To solve this problem, I replaced coalesce(numPartitions) with
repartition(numPartitions) or coalesce(numPartitions, shuffle=true), which are
equivalent. As a result, the records are more evenly distributed over the
output files and the execution time becomes more predictable. It of coarse
incurs a lot of shuffle traffic. However, the GC time became prohibitively
high, which crashed my app in just a few hours. Adding more memory to executors
didn't seem to help.
Do you have any suggestion here on how to spread the data without the GC costs?

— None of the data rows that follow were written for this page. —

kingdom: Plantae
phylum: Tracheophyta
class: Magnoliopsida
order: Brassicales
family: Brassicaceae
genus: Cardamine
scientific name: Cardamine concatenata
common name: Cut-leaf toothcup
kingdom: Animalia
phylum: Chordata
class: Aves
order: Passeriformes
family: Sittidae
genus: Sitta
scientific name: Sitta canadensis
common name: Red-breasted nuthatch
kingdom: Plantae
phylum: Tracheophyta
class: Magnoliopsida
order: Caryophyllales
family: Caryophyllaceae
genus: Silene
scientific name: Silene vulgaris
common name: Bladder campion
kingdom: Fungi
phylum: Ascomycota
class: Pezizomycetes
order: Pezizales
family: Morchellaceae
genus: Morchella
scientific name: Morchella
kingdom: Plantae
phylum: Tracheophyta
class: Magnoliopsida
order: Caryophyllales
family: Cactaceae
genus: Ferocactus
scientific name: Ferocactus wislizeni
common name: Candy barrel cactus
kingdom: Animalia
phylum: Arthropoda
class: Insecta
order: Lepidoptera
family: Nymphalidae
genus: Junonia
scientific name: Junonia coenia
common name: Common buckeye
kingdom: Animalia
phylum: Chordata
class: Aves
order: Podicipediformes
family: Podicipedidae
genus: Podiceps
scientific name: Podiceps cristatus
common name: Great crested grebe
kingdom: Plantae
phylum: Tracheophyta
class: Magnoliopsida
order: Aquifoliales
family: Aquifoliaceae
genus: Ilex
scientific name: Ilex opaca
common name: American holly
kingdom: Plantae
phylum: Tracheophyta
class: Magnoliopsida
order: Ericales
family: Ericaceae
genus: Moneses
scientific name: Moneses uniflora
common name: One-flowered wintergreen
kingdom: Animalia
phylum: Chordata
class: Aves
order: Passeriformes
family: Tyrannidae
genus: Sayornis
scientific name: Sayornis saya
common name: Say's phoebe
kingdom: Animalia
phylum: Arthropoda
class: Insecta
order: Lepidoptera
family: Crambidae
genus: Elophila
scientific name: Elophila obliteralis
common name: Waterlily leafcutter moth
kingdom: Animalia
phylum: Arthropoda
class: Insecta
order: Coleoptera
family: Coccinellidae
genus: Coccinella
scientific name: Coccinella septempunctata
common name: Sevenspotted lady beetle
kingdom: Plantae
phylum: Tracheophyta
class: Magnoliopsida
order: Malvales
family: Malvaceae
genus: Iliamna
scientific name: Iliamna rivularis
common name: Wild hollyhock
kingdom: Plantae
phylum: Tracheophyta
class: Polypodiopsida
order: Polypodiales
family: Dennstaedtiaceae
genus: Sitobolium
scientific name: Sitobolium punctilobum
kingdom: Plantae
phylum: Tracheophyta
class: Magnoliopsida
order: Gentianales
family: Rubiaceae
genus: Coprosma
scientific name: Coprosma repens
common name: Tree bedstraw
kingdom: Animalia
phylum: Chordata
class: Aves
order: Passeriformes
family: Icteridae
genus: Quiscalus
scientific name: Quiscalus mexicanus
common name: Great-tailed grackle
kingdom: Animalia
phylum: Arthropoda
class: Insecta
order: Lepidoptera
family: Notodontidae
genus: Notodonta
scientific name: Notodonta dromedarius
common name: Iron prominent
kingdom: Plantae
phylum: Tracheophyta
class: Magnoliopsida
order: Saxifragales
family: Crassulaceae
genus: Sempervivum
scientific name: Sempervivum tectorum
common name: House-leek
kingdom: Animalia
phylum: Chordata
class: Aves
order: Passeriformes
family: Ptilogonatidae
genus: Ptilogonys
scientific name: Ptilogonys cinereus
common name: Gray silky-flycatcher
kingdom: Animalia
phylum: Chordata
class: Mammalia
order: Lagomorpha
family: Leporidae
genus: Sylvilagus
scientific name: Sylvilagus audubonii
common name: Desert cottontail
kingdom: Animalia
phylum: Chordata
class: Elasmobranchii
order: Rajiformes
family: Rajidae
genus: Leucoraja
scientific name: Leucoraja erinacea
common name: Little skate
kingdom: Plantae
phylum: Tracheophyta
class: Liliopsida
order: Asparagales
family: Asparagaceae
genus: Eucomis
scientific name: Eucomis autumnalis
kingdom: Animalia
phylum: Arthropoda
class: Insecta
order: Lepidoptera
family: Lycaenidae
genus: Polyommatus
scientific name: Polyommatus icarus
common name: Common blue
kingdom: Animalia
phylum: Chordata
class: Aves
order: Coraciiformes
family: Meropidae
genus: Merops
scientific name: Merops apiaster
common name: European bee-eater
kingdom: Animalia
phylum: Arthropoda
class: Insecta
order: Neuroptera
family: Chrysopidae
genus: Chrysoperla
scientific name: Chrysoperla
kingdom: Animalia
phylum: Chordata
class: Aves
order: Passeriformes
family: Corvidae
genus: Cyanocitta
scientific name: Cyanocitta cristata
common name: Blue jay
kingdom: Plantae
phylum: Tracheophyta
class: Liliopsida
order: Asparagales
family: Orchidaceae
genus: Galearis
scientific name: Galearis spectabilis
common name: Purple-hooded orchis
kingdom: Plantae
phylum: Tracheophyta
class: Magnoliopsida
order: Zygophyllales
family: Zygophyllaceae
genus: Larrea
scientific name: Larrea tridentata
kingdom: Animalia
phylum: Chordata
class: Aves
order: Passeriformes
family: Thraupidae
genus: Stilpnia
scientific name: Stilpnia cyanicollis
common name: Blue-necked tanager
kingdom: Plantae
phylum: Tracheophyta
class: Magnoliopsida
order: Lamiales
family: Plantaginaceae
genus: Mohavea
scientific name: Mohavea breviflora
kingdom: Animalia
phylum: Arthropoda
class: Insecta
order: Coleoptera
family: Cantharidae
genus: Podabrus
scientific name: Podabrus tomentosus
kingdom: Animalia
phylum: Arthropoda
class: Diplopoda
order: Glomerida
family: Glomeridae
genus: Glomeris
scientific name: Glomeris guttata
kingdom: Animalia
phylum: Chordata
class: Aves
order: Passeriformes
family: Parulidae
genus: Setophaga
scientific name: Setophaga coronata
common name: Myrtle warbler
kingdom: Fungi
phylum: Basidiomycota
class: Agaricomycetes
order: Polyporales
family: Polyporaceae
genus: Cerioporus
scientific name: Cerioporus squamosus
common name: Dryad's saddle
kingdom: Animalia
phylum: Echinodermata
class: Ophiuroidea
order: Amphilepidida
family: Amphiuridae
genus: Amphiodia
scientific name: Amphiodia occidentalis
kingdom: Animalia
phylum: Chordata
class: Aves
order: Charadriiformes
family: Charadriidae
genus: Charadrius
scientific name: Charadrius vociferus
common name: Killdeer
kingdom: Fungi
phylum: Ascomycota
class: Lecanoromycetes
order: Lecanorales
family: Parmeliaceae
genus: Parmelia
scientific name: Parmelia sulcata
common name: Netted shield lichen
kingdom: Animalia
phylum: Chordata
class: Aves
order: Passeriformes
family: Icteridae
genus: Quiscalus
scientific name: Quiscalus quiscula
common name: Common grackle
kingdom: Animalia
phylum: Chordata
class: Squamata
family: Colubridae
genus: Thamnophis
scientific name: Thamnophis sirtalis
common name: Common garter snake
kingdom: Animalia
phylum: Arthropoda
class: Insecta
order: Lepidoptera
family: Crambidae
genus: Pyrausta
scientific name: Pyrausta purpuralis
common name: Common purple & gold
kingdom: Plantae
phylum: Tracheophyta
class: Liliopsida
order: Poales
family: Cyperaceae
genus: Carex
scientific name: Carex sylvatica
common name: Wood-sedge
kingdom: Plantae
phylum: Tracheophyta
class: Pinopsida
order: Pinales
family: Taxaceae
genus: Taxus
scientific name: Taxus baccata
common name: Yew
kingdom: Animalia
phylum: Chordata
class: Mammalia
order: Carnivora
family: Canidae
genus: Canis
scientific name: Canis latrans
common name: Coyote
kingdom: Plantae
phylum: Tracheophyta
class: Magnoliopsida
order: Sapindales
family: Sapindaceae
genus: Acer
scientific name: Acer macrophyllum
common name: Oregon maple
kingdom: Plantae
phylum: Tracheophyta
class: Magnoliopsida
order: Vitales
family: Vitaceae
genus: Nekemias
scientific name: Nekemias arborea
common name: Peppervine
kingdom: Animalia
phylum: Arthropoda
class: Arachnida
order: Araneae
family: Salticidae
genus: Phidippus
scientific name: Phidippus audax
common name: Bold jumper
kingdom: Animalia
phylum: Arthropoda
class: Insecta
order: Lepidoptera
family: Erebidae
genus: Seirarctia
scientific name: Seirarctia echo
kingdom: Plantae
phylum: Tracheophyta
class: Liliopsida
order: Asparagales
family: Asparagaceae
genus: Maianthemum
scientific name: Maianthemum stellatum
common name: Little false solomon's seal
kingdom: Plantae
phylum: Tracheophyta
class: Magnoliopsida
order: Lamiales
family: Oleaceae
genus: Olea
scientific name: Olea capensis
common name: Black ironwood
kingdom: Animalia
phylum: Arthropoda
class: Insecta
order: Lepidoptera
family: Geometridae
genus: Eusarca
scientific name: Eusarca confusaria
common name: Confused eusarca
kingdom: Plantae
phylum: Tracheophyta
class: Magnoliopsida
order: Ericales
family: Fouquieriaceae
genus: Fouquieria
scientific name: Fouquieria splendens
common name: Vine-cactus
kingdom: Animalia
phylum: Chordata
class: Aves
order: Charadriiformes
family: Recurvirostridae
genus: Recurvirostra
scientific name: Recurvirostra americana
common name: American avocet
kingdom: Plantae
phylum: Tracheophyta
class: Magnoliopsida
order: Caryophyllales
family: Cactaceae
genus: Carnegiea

Does repartition() redistribute/shuffle every record by hash partitioner? Why
does it drive the GC time so high?
Thanks,Du
On Wednesday, March 4, 2015 5:39 PM, Zhan Zhang zzh...@hortonworks.com
wrote:
It use HashPartitioner to distribute the record to different partitions, but
the key is just integer evenly across output partitions.
From the code, each resulting partition will get very similar number of
records.
Thanks.
Zhan Zhang
On Mar 4, 2015, at 3:47 PM, Du Li l...@yahoo-inc.com.INVALID wrote:
Hi,
My RDD's are created from kafka stream. After receiving a RDD, I want to do
coalesce/repartition it so that the data will be processed in a set of machines
in parallel as even as possible. The number of processing nodes is larger than
the receiving nodes.
My question is how the coalesce/repartition works. Does it distribute by the
number of records or number of bytes? In my app, my observation is that the
distribution seems by number of records. The consequence is, however, some
executors have to process x1000 as much as data when the sizes of records are
very skewed. Then we have to allocate memory by the worst case.
Is there a way to programmatically affect the coalesce /repartition scheme?
Thanks,Du